News / Nasional
Jum'at, 14 Agustus 2026 | 11:20 WIB
Presiden Prabowo Subianto berjalan di dampingi Panglima TNI dan Kapolri. (Foto dok. ist)
Baca 10 detik
  • Prabowo meminta Panglima TNI dan Kapolri mengusut seribu tambang timah ilegal di Bangka Belitung pada Jumat, 14 Agustus 2026.
  • Presiden mempertanyakan alasan pejabat TNI dan Polri tidak mengetahui keberadaan seribu lokasi penambangan tanpa izin tersebut.
  • Presiden menegaskan pangkat dan jabatan diberikan kepada aparat untuk menertibkan pelanggaran demi kepentingan rakyat Indonesia.

Suara.com - Presiden Prabowo Subianto mempertanyakan tingkat pengetahuan pejabat TNI-Polri soal keberadaan tambang ilegal. Pasalnya ada 1.000 tambang ilegal yang diketahui lalu ditutup.

Prabowo bercerita pada akhir tahun lalu, pemerintah telah menutup 1.000 tambang timah ilegal di Bangka Belitung. Prabowo menginstruksikan Panglima TNI Jenderal Agus Subiyanto dan Kapolri Jenderal Listyo Sigit Prabowo melakukan pengusutan.

"1.000 tambang ilegal. Saya telah minta Panglima TNI dan Kapolri untuk usut. Masa 1.000 tambang, pejabat TNI dan pejabat Polri enggak tahu?" kata Prabowo dalam Pidato Kenagaraan di Sidang Tahunan DPR, Jumat (14/8/2026).

Prabowo kembali menegaskan agar TNI-Polri mengusut keberadaan tambang-tambang ilegal.

Ia mengingatkan pangkat dan jabatan yang diberikan berfungsi untuk menertibakan perlanggaran.

Presiden Prabowo Subianto di sidang tahunan. (tangkap layar)

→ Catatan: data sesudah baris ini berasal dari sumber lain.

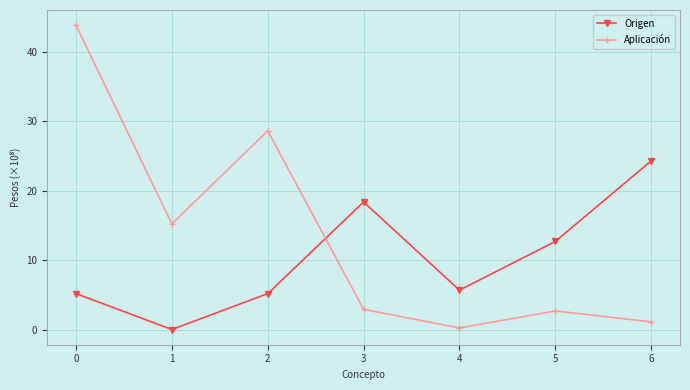

Between 3 and 4, which series saw the biggest shift?

Origen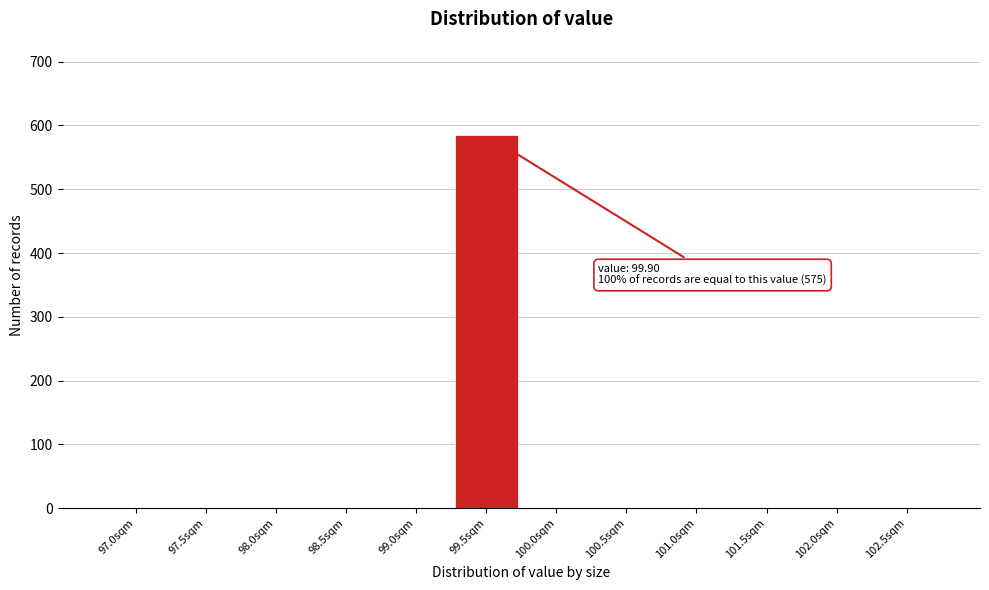

Reading left to right, what are all the values shown in this chart?

97.0sqm=0	97.5sqm=0	98.0sqm=0	98.5sqm=0	99.0sqm=0	99.5sqm=585	100.0sqm=0	100.5sqm=0	101.0sqm=0	101.5sqm=0	102.0sqm=0	102.5sqm=0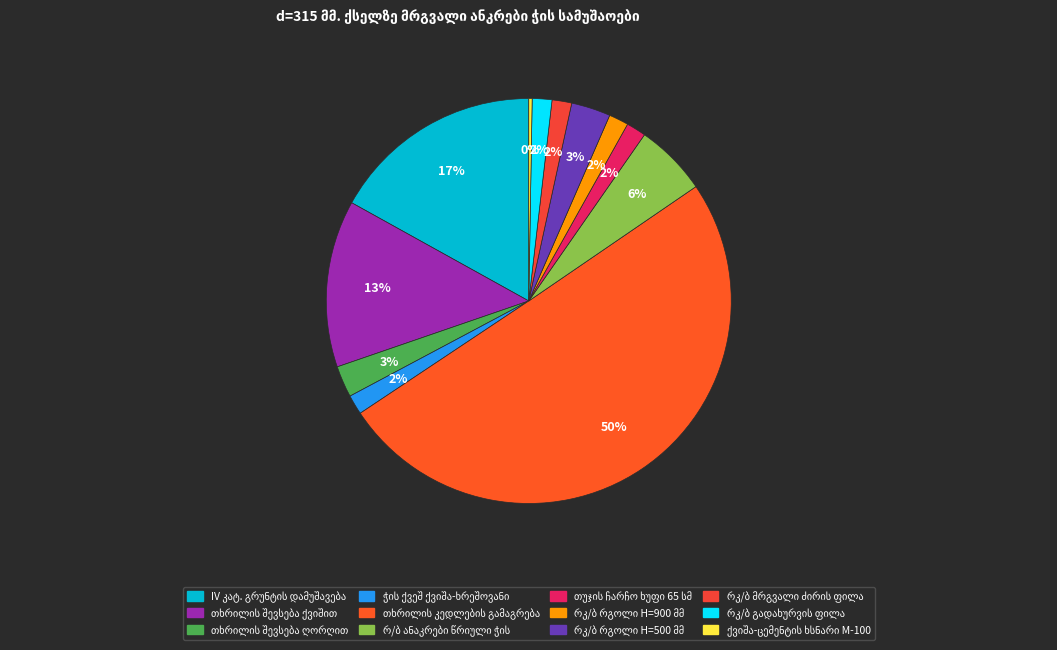

To the nearest percent, what is the difference between the largest and smallest slice percentages?

50%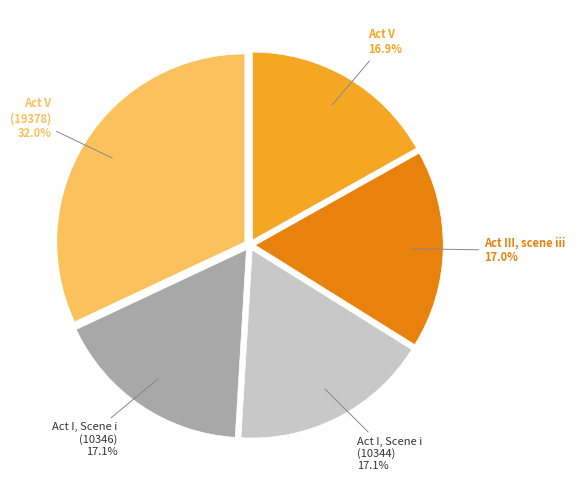

What is the ratio of the value at Act I, Scene i (10344) to the value at Act I, Scene i (10346)?

1.0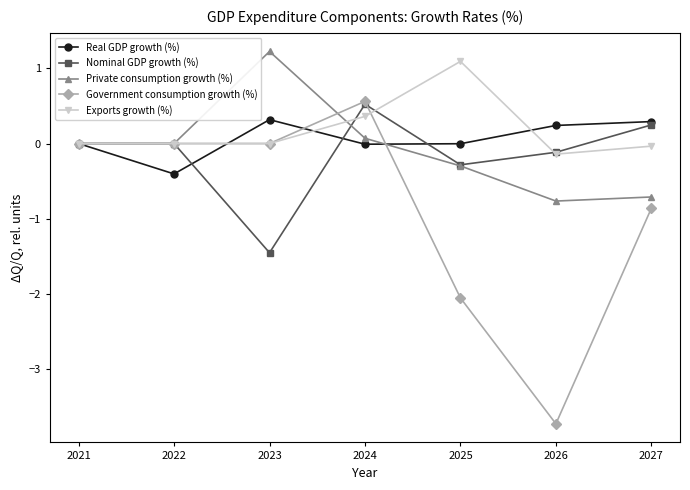

What is the value of the Nominal GDP growth (%) point at the 4th from the left?

0.5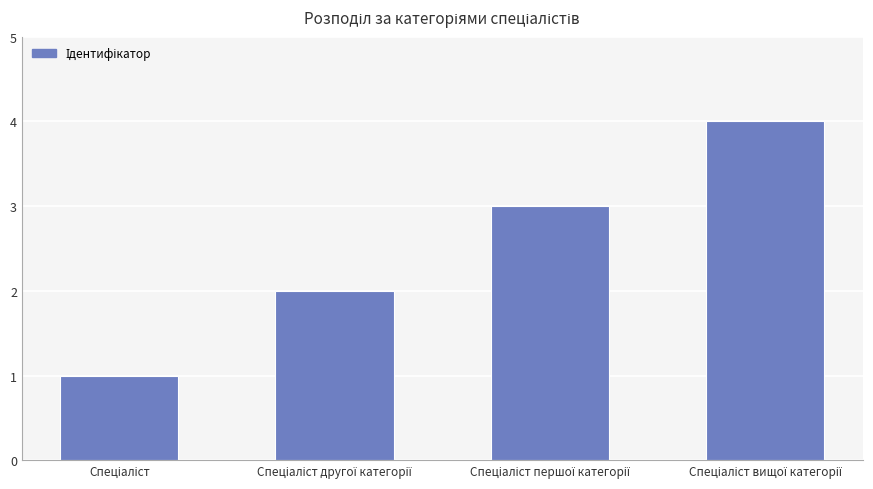

What is the difference between the maximum and minimum values?

3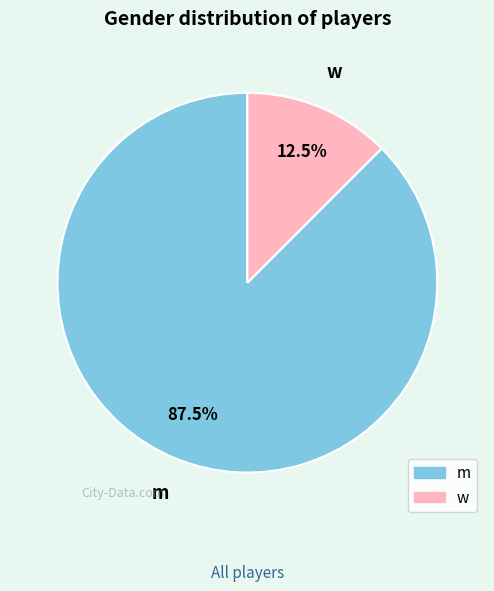

What percentage do w and m together represent?

100.0%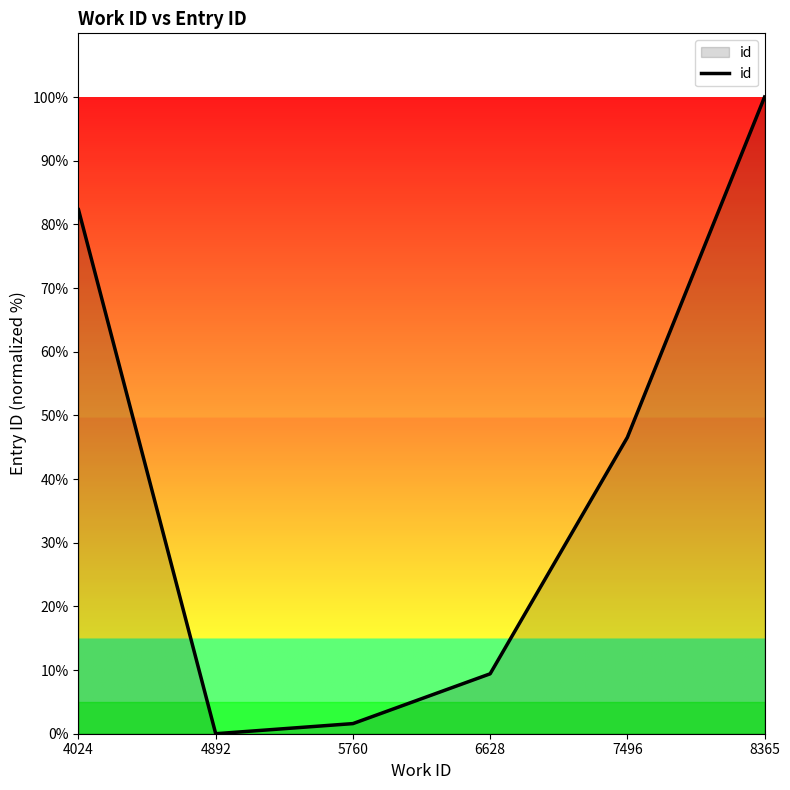

How many positive values are there?

5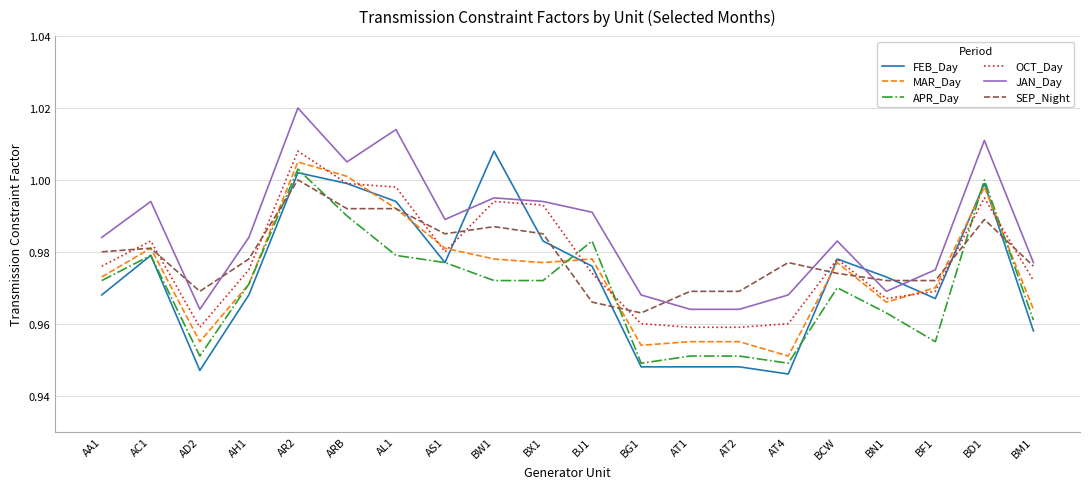

At how many categories does at least one series exceed 0?

20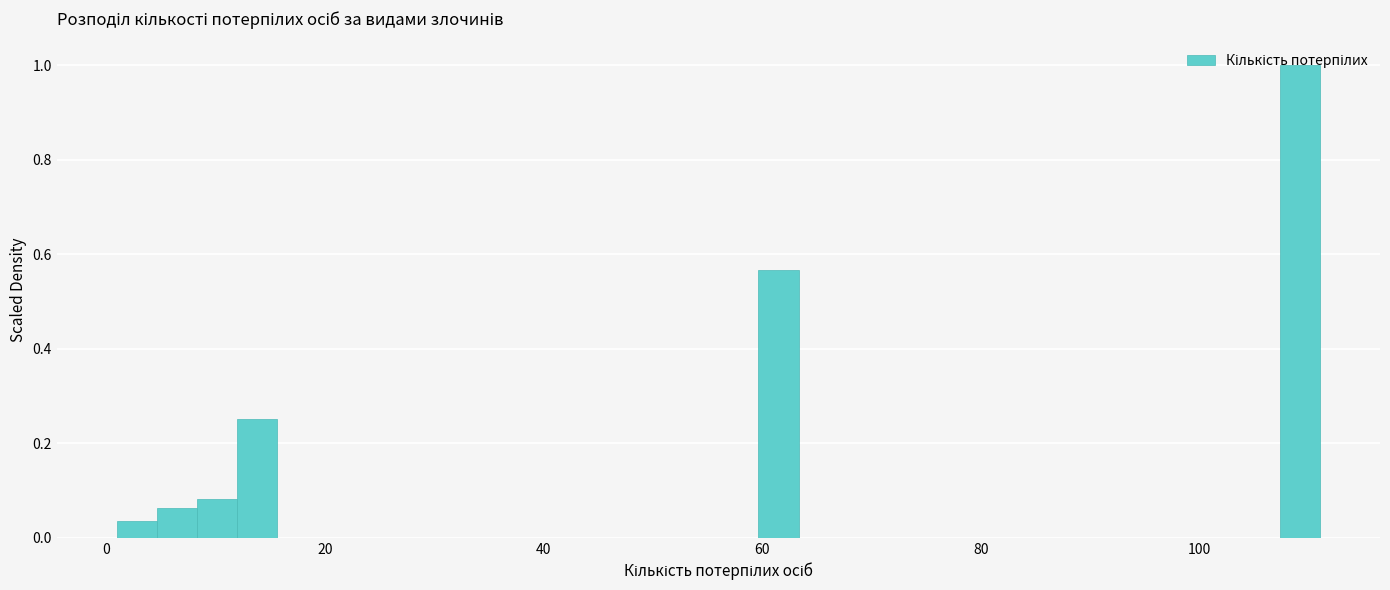

Around what value on the x-axis is the tallest bar? Give the approximate position of its centre, as read against the axis.

110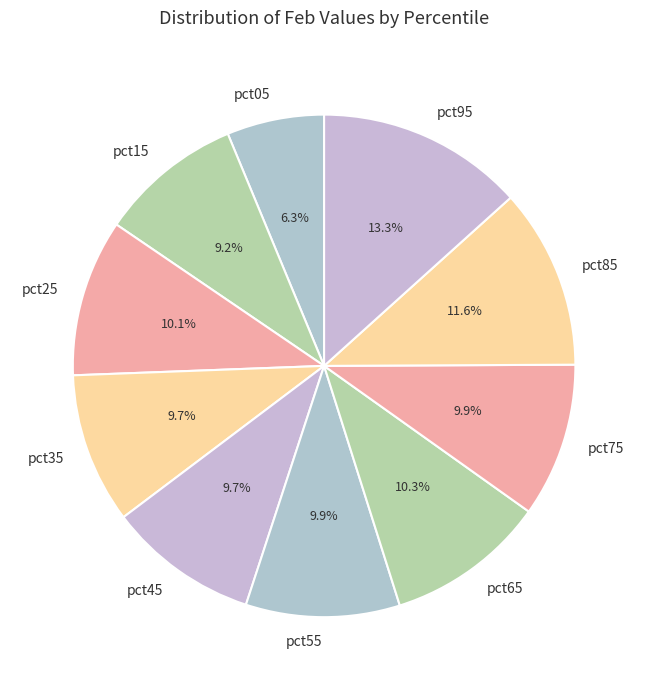

What percentage is the pct95 slice, to the nearest percent?

13%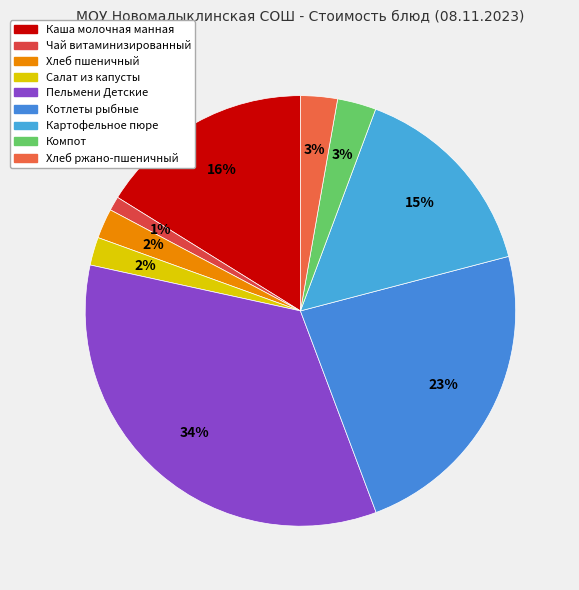

Rank the categories by value from highest to lowest.

Пельмени Детские, Котлеты рыбные, Каша молочная манная, Картофельное пюре, Компот, Хлеб ржано-пшеничный, Хлеб пшеничный, Салат из капусты, Чай витаминизированный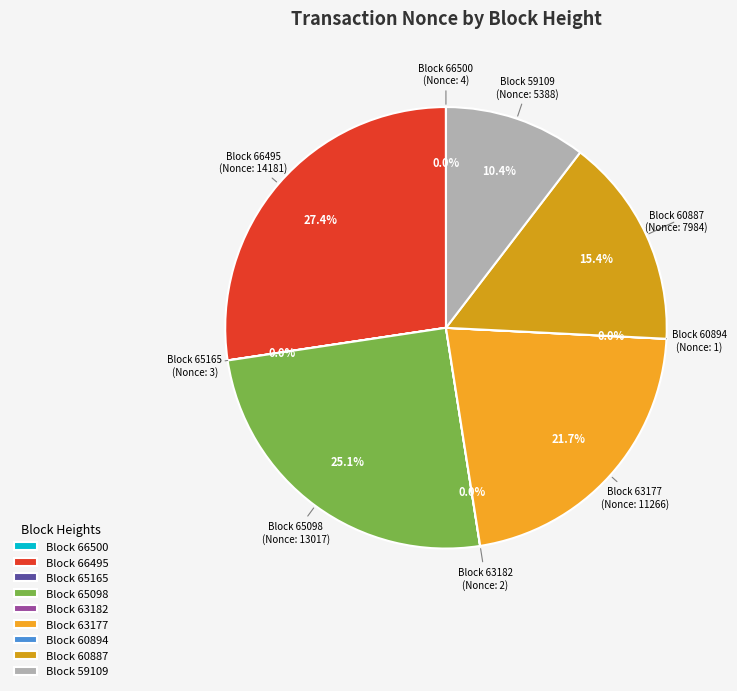

Which category has the biggest portion of the pie?

Block 66495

"Kapolri dan Panglima TNI ya, usut. Untuk apa negara kasih pangkat, kasih jabatan mereka-mereka kalau enggak bisa tertibkan ini? Saya bicara atas nama rakyat Indonesia. Ini wakil-wakil rakyat semua di sini," kata Prabowo.

Prabowo menekankan pemimpin atau seorang komandan yang baik adalah yang berani menertibkan anak buahnya sendiri.

"Kadang-kadang kita sedih. Anak buah yang kita sayang, yang baru saja kita beri bintang, naikkan pangkat, harus kita tindak. Tapi demi rakyat, demi negara, demi bangsa, harus kita lakukan," kata Prabowo.

Prabowo mengatakan ia menentukan kebijakan atas dasar kepentingan rakyat Indonesia.

Baca Juga: Hampir 2 Tahun Pemerintah, Prabowo Sadar Belum Semua Persoalan dan Janji Terselesaikan

"Karena itu saya minta benar-benar Panglima TNI dan Kapolri usut. Tidak mungkin 1.000 tambang berjalan ilegal tanpa pejabat kepolisian dan pejabat polisi... tahu.," kata Prabowo.